--- Exercise goal ---
Emit the data below verbatim, stripping out any pictures.

--- Provided material ---
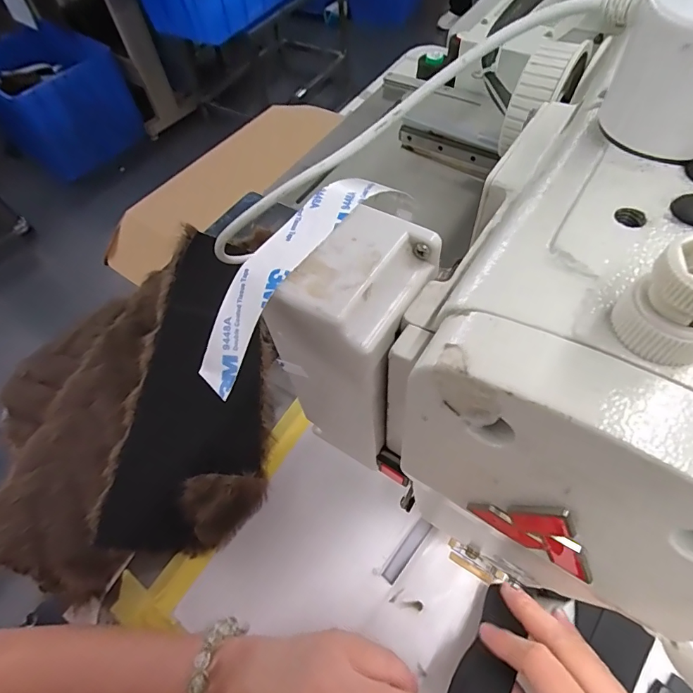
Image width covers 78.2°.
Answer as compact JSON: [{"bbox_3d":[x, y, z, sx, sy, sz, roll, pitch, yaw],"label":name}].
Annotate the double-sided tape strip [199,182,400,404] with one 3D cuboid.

--- Exercise solution ---
Image width covers 78.2°.
Answer as compact JSON: [{"bbox_3d":[x, y, z, sx, sy, sz, roll, pitch, yaw],"label":name}].
Annotate the double-sided tape strip [199,182,400,404] with one 3D cuboid.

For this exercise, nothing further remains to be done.